**ACTIVITY:** Among the entries below, find every line that contains the string "will", then copy it.
---- INPUT RECORDS
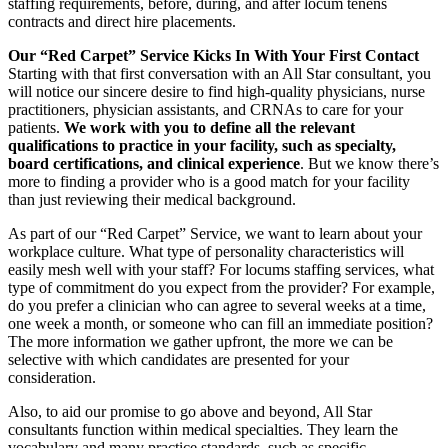
staffing requirements, before, during, and after locum tenens
contracts and direct hire placements.
Our “Red Carpet” Service Kicks In With Your First Contact
Starting with that first conversation with an All Star consultant, you
will notice our sincere desire to find high-quality physicians, nurse
practitioners, physician assistants, and CRNAs to care for your
patients.
We work with you to define all the relevant
qualifications to practice in your facility, such as specialty,
board certifications, and clinical experience
. But we know there’s
more to finding a provider who is a good match for your facility
than just reviewing their medical background.
As part of our “Red Carpet” Service, we want to learn about your
workplace culture. What type of personality characteristics will
easily mesh well with your staff? For locums staffing services, what
type of commitment do you expect from the provider? For example,
do you prefer a clinician who can agree to several weeks at a time,
one week a month, or someone who can fill an immediate position?
The more information we gather upfront, the more we can be
selective with which candidates are presented for your
consideration.
Also, to aid our promise to go above and beyond, All Star
consultants function within medical specialties. They learn the
vocabulary and many practice standards, such as specific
--------
**ANSWER TO THE EXERCISE:**
will notice our sincere desire to find high-quality physicians, nurse
workplace culture. What type of personality characteristics will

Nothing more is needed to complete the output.